Vulnerability identifier: #VU6434
Vulnerability risk: Medium
CVSSv3.1: 7.7 [CVSS:3.1/AV:N/AC:L/PR:N/UI:N/S:C/C:N/I:N/A:H/E:P/RL:O/RC:C]
CVE-ID:
CWE-ID:
CWE-400
Exploitation vector: Network
Exploit availability: No
Vulnerable software:
Glibc
Universal components / Libraries /
Libraries used by multiple products
Vendor: GNU
Description
The vulnerability allows a remote attacker to perform a denial of service (DoS) attack.
The vulnerability exists due to an error in xdr_bytes() and xdr_string() functions when processing RPC data in the GNU C Library (aka glibc or libc6).
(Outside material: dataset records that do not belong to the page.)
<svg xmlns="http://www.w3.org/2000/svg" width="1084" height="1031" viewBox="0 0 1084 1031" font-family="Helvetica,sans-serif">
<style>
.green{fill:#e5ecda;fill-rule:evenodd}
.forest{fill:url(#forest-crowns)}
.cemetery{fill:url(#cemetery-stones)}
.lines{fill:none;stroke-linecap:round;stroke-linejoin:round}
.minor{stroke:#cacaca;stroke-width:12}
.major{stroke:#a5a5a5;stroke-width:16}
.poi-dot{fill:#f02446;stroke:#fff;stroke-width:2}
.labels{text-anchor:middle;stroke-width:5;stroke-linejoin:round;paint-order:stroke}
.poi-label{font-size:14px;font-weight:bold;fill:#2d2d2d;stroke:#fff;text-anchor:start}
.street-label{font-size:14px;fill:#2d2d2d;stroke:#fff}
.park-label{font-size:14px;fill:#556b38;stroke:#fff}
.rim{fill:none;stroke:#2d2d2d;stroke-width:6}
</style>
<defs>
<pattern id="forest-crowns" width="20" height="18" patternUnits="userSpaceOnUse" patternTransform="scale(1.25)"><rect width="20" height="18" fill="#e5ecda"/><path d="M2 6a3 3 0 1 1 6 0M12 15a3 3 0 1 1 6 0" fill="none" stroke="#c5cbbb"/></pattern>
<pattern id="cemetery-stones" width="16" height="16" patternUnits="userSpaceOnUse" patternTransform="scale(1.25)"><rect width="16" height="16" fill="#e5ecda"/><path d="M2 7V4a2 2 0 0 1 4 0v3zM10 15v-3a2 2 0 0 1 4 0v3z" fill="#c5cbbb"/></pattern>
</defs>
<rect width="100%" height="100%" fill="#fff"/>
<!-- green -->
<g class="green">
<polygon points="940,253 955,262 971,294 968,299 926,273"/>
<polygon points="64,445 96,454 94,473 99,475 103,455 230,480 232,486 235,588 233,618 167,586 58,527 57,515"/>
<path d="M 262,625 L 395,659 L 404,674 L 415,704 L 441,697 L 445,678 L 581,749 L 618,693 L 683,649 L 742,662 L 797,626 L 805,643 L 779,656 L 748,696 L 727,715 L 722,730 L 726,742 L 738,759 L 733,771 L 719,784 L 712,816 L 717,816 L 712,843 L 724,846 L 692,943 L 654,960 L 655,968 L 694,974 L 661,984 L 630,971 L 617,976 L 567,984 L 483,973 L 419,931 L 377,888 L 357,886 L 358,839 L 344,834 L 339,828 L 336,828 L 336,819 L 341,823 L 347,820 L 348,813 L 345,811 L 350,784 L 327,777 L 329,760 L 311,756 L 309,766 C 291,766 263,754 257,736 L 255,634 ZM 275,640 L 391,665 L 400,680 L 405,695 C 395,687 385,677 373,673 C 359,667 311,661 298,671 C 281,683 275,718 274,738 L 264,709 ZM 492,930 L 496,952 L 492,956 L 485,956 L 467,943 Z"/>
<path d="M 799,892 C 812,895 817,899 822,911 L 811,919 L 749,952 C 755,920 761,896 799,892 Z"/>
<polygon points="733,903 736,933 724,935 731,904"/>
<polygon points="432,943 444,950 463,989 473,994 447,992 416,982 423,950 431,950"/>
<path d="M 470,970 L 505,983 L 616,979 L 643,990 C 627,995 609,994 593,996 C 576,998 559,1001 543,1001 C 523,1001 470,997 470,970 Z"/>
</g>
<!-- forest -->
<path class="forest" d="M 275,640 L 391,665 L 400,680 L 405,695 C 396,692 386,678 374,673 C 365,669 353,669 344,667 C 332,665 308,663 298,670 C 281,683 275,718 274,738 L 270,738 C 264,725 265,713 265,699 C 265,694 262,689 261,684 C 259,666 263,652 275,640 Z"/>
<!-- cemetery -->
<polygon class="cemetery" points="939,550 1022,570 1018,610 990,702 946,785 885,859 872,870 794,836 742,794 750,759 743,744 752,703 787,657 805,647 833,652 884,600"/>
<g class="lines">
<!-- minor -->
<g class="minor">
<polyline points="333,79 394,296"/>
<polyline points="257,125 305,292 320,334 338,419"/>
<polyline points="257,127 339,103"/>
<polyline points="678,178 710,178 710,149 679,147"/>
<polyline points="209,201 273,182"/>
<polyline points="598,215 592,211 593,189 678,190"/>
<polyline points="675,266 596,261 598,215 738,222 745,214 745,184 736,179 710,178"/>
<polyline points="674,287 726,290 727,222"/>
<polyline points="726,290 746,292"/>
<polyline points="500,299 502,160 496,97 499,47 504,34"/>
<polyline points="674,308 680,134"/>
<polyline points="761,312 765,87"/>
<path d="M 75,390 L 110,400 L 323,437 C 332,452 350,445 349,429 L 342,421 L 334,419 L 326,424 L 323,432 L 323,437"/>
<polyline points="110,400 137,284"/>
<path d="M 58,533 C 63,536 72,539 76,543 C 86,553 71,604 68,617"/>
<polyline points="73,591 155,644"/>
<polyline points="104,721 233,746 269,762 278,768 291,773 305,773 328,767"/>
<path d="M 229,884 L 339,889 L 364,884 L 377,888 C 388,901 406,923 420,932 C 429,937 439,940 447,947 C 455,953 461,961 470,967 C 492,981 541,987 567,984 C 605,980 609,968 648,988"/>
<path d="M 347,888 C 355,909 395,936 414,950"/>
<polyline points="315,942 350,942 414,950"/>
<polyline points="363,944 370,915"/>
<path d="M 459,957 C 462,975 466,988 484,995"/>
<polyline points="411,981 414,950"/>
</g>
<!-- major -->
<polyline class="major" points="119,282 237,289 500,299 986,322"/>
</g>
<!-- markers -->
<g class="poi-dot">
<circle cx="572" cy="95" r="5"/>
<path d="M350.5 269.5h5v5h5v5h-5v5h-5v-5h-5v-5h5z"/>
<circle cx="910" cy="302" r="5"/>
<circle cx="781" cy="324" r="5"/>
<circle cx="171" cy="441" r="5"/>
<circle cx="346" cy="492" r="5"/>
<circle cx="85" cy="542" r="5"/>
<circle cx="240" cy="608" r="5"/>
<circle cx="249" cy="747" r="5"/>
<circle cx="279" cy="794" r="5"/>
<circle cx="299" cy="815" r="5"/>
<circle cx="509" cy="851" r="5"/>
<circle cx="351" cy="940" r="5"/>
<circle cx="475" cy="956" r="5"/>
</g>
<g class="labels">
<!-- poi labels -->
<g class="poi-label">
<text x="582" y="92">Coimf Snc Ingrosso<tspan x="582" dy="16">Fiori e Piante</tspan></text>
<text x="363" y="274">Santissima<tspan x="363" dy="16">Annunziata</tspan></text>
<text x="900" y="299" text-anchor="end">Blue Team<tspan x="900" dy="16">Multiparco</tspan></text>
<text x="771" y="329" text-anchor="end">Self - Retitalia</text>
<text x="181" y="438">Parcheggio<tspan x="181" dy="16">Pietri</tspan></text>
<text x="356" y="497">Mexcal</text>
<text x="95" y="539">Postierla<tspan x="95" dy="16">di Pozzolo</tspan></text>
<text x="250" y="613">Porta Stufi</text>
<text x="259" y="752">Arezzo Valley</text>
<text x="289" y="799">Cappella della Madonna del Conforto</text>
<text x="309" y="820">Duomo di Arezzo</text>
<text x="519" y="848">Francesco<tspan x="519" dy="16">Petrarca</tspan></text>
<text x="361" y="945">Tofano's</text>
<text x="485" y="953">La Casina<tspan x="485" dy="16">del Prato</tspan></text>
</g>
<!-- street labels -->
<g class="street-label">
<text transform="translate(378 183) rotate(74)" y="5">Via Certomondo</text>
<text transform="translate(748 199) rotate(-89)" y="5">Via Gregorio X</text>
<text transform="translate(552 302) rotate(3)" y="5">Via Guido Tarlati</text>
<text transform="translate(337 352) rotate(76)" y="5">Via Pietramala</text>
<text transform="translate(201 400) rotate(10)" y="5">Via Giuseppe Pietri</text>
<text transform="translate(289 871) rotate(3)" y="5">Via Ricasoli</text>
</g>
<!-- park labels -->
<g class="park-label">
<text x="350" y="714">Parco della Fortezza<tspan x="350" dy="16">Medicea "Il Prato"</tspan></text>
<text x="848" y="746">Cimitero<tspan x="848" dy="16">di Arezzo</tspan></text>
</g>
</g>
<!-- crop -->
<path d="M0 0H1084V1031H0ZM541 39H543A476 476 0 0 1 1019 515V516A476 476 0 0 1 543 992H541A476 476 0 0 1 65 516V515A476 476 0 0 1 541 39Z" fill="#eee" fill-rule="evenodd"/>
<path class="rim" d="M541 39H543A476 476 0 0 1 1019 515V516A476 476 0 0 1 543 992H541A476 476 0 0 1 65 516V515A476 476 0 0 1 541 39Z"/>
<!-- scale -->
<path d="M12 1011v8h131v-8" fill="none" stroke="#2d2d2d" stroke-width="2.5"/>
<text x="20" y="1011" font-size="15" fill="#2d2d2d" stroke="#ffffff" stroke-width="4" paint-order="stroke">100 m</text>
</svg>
A remote unauthenticated attacker can send a specially crafted UDP request to port 111 (rpcbind) and consume up to 4 gigabytes of memory per request.
Successful exploitation of this vulnerability may result in denial of service (DoS) conditions.
The issue is related to: https://www.cybersecurity-help.cz/vdb/SB2017050801
Mitigation
Install patch from vendor's website.
Vulnerable software versions
Glibc: 2.25
External links
http://www.openwall.com/lists/oss-security/2017/05/05/2
http://bugzilla.suse.com/show_bug.cgi?id=1037559#c7
http://sourceware.org/bugzilla/show_bug.cgi?id=21461
http://sourceware.org/ml/libc-alpha/2017-05/msg00105.html
Can this vulnerability be exploited remotely?
Yes. This vulnerability can be exploited by a remote non-authenticated attacker via the Internet.
Is there known malware, which exploits this vulnerability?
No. We are not aware of malware exploiting this vulnerability. However, proof of concept for this vulnerability is available.